Principle 3
Until recently, relatively low visitor densities in the MMNR have meant that the Reserve has been able to cater for both budget tourists on package holidays as well as much wealthier tourists on tailor-made safaris, often staying in exclusive mobile camps especially erected for their stay. These different tourism products have largely co-existed alongside one another, with the budget tourists mainly using the more accessible parts of the Reserve near the major lodges and with higher visitor densities, while the premium tourists have mainly used the remoter areas where the road networks are less developed and with lower visitor densities.
The maintenance of these low use areas in the Reserve has ensured the preservation of a sense of wilderness (an important part of the Reserve’s tourism brand), and has also helped to keep the environmental and ecological impacts of visitor use to a minimum. In contrast, areas that experience higher levels of visitor use have traditionally provided the bulk of the Reserve’s revenues, and supported a large number of tourism-related businesses nationwide. Importantly, this diverse tourism product appeal has also improved the financial sustainability of the MMNR, by providing a buffer against unforeseen events that may impact on a particular segment of the tourism market.
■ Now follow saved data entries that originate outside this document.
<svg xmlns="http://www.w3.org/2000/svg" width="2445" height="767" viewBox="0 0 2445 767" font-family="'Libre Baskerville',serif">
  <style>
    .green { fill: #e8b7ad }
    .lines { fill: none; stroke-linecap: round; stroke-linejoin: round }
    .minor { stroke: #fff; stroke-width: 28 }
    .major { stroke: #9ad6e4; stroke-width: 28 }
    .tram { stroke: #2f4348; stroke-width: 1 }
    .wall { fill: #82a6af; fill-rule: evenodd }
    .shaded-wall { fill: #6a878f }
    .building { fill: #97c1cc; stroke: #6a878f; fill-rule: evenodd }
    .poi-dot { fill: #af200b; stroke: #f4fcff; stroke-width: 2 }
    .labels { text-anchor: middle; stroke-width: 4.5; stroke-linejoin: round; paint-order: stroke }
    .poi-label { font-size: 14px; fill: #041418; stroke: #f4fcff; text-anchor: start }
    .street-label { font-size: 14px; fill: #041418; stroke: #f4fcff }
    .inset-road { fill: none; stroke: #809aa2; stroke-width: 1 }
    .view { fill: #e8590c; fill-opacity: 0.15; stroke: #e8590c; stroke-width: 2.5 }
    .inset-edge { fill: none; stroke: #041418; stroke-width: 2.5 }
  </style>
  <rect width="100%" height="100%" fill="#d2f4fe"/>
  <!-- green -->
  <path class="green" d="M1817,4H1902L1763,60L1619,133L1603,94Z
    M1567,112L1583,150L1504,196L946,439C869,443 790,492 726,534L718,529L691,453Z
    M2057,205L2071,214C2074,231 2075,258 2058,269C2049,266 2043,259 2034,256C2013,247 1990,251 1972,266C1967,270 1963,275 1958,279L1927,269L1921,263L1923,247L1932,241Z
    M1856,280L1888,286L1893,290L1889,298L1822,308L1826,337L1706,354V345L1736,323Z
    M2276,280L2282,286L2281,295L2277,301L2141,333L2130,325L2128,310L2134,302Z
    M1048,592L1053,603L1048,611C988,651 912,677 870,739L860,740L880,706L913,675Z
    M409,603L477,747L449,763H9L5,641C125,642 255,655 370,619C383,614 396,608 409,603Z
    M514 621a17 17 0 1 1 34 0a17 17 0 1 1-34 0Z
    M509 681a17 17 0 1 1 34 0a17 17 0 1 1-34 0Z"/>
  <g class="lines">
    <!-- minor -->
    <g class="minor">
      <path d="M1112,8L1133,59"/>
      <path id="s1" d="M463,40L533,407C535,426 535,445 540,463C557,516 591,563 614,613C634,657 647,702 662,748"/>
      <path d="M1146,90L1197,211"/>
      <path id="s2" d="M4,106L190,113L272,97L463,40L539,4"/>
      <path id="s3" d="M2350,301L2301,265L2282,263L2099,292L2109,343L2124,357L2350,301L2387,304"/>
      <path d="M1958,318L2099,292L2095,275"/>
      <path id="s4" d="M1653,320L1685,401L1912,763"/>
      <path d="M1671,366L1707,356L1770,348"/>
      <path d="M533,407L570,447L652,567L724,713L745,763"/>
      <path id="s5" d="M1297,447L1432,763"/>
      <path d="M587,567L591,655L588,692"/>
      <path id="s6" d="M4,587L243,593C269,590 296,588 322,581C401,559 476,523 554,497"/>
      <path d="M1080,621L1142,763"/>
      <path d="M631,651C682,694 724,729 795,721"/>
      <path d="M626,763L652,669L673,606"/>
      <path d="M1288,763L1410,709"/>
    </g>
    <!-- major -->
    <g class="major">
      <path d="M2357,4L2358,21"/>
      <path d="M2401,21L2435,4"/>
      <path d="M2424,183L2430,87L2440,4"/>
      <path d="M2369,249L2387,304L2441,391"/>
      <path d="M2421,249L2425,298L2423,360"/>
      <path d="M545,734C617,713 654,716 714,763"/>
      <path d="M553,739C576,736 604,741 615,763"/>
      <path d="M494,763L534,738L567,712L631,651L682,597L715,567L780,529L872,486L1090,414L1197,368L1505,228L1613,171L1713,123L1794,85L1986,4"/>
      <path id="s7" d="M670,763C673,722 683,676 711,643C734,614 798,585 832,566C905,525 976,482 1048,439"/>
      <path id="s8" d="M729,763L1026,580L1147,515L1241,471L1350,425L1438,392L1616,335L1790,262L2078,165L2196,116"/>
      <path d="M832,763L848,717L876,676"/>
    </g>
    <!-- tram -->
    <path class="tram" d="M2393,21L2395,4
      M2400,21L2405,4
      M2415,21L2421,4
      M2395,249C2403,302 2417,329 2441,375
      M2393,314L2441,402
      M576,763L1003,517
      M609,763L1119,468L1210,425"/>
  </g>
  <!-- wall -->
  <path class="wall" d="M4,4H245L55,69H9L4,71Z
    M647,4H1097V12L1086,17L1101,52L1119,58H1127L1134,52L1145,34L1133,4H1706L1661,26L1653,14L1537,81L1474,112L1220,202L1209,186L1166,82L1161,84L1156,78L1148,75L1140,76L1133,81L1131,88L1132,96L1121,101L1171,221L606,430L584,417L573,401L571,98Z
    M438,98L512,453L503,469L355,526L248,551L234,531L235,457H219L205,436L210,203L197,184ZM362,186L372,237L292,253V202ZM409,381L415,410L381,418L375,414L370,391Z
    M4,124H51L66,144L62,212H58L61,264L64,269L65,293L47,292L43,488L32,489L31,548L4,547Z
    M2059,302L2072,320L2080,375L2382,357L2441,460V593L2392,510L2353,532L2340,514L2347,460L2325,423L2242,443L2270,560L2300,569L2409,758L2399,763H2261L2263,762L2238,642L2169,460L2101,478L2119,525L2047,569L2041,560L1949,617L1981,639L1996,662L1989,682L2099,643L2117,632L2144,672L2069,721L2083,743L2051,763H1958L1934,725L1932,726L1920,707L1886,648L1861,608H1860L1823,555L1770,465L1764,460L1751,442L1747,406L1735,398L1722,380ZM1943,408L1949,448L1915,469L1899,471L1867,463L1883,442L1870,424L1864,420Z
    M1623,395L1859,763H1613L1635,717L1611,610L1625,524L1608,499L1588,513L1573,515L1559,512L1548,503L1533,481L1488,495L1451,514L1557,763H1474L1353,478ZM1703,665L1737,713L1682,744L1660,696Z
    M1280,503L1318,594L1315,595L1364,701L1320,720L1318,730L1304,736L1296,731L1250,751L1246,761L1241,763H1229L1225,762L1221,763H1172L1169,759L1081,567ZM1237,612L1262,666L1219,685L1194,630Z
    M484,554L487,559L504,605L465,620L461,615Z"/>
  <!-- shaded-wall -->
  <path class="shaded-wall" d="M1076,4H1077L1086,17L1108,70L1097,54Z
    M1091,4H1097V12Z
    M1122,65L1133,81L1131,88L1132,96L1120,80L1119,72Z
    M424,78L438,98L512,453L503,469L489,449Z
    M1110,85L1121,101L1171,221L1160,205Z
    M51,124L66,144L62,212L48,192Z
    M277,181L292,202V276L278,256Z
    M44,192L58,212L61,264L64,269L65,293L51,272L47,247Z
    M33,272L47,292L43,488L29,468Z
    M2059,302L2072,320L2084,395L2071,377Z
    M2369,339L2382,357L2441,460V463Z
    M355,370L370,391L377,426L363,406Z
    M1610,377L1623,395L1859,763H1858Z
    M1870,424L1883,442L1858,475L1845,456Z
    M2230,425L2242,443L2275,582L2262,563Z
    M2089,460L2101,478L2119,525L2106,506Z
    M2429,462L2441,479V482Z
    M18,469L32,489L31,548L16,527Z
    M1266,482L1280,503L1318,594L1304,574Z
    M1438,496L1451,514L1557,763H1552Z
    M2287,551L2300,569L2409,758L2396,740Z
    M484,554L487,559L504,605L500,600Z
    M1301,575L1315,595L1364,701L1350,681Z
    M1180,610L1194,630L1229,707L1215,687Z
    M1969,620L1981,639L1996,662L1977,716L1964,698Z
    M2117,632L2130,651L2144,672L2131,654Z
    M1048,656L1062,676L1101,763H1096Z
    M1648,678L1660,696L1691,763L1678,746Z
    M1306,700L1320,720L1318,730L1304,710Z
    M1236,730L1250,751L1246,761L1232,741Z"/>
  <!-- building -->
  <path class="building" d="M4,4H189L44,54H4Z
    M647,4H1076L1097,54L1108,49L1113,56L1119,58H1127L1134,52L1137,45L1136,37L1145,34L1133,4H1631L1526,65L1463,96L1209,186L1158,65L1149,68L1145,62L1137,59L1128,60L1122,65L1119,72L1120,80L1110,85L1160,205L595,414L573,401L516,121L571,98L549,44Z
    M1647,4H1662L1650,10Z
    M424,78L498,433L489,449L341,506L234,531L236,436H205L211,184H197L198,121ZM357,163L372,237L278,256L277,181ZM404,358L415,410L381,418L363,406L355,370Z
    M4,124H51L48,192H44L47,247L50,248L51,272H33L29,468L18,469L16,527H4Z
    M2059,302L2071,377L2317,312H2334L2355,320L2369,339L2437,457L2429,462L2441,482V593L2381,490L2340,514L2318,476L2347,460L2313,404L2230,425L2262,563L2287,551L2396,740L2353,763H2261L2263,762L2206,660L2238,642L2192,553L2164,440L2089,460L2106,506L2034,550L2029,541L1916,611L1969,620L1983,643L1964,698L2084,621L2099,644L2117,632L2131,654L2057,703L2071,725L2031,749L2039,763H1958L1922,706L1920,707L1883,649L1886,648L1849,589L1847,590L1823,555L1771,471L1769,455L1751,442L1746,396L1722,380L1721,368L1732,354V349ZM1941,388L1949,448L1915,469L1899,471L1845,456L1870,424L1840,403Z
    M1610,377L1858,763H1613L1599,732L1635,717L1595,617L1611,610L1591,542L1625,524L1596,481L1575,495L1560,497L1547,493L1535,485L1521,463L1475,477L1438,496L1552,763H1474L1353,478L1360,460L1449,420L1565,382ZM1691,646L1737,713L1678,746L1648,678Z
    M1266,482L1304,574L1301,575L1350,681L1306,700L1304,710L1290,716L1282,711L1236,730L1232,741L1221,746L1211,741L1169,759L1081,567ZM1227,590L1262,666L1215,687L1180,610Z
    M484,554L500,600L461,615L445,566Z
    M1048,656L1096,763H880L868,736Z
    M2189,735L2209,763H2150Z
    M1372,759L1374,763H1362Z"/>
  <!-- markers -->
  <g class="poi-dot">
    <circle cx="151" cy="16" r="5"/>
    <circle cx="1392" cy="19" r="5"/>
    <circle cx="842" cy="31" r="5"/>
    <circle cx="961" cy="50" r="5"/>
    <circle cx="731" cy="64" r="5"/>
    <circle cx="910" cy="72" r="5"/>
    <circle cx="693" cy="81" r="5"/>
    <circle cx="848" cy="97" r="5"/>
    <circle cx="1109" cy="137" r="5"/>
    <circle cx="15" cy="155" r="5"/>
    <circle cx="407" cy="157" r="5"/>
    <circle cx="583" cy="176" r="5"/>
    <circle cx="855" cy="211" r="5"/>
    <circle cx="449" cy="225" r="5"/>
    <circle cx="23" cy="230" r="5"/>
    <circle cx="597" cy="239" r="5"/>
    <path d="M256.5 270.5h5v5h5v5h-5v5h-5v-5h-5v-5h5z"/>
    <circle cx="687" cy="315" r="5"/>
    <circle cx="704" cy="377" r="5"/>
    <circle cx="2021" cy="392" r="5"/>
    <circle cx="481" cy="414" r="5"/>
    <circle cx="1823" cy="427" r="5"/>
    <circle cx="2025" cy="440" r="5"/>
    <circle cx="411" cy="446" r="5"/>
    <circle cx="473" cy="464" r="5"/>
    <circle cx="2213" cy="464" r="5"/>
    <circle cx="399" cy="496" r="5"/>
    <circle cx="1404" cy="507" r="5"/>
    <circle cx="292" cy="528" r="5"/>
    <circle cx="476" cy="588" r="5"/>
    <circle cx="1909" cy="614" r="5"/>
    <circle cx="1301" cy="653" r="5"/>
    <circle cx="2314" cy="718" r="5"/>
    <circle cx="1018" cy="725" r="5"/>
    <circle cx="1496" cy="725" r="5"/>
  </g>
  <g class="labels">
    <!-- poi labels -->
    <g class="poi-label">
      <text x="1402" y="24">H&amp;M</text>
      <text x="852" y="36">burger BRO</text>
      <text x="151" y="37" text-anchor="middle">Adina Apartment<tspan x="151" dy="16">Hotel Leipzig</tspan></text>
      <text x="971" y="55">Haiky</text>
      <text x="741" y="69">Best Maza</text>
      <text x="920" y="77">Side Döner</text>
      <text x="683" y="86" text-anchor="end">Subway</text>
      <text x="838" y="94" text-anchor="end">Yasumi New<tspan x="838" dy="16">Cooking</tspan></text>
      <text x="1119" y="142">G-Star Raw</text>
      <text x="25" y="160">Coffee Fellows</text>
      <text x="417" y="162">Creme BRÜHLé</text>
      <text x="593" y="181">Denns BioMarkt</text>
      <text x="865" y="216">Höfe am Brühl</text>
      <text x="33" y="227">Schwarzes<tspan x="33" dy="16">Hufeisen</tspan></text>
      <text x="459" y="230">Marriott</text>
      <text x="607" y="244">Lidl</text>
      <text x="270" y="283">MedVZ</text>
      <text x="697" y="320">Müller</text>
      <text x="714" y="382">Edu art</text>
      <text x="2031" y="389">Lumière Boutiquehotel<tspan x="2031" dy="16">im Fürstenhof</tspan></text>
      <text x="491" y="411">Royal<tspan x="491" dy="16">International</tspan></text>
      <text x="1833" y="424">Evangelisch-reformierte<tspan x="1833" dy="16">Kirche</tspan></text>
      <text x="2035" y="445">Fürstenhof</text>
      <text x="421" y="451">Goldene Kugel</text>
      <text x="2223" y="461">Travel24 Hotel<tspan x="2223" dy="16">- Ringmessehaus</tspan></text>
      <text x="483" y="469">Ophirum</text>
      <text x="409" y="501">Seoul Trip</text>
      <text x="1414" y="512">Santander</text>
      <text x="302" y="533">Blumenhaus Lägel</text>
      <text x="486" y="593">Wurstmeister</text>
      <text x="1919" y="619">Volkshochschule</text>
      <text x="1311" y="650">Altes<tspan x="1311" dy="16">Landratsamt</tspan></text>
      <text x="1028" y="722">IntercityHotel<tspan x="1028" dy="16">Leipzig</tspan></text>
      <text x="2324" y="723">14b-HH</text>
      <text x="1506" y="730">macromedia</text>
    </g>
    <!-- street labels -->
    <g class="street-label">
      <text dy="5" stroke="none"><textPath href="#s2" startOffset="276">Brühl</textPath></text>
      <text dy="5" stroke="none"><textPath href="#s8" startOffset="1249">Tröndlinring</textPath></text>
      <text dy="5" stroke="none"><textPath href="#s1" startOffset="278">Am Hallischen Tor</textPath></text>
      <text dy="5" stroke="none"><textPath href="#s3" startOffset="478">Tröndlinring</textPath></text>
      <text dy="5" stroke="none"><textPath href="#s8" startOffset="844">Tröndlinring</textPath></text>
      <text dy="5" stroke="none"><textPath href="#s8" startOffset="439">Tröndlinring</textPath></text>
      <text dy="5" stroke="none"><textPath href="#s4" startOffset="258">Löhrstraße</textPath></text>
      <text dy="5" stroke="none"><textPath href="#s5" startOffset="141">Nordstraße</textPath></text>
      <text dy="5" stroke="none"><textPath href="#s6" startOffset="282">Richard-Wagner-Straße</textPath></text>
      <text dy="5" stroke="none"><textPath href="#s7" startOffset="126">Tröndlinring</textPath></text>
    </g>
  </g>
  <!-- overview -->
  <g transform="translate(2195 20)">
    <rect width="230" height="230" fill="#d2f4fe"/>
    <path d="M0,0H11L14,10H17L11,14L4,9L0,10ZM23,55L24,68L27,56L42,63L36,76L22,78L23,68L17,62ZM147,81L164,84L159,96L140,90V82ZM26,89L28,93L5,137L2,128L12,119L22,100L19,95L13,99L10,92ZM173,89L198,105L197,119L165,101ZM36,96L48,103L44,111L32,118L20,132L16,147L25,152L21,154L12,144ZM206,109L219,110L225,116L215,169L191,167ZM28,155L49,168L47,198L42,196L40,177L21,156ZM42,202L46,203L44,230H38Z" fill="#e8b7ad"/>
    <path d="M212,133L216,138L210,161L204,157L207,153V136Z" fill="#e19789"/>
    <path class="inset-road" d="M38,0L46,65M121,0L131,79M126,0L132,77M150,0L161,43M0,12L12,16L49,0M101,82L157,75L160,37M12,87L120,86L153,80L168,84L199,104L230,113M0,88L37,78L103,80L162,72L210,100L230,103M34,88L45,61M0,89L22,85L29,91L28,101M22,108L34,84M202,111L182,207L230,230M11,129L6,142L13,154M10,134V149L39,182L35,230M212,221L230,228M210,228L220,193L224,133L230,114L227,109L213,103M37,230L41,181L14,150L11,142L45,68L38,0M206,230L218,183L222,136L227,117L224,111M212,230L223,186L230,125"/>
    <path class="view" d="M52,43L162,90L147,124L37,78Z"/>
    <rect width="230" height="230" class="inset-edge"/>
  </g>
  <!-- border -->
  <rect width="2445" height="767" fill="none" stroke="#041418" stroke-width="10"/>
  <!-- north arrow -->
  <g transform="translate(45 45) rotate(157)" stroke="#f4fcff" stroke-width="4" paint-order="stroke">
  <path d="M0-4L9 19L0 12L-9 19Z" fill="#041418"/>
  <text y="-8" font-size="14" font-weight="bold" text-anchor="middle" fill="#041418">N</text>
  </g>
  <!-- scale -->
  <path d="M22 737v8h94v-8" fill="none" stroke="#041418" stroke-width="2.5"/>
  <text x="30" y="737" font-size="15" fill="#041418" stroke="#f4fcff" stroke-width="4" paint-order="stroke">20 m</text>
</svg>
However, this de facto separation between the budget (high use) and premium (low use) tourism products in the Reserve has in recent years begun to break down under the overwhelming force of visitor numbers, and there is now a real danger that the Reserve’s tourism offering will soon become an all high use, budget offering, unless explicit measures are implemented in this management plan to maintain the premium tourism product in the Reserve. This simplification of the MMNR’s tourism offering is widely regarded as very undesirable for several reasons. Firstly, focusing on a single market segment is likely to increase the risks to the Reserve’s financial sustainability. Secondly, this will undermine the role of the Mara Reserve as the flagship of Kenya’s tourism industry, and thirdly, an entirely high density tourism product is certain to increase the environmental impacts and disturbance to wildlife from visitor use. Most importantly, however, a well managed premium tourism product that captures the true economic potential of this market has the potential to generate optimal economic benefits from the Reserve alongside minimal environmental deterioration, as has been proven in other African countries such as South Africa, Namibia and Botswana, and increasingly, Tanzania. This state of optimal economic benefits alongside minimal environmental damage is of course, the overall purpose of this Tourism Management Programme, and the premium tourism product has a potentially crucial role to play in achieving this purpose.
It seems certain that without proactive management, the potential economic and environmental benefits of the premium low use tourism product are likely soon to be lost in the MMNR, in the face of short-term and less robust economic imperatives. A key guiding principle of this programme, and indeed the entire management plan, is therefore that MMNR management will seek to consolidate and enhance the traditional diverse tourism products that the MMNR has provided, featuring both the budget high-use tourism product as well as the premium low use product. This will involve enhancements to both tourism products – with actions and prescriptions to enhance the experience for budget visitors in high use areas, alongside actions and prescriptions to enhance and differentiate the wilderness and exploration experience for premium visitors in the low use areas, and to capture the true economic value of the premium product.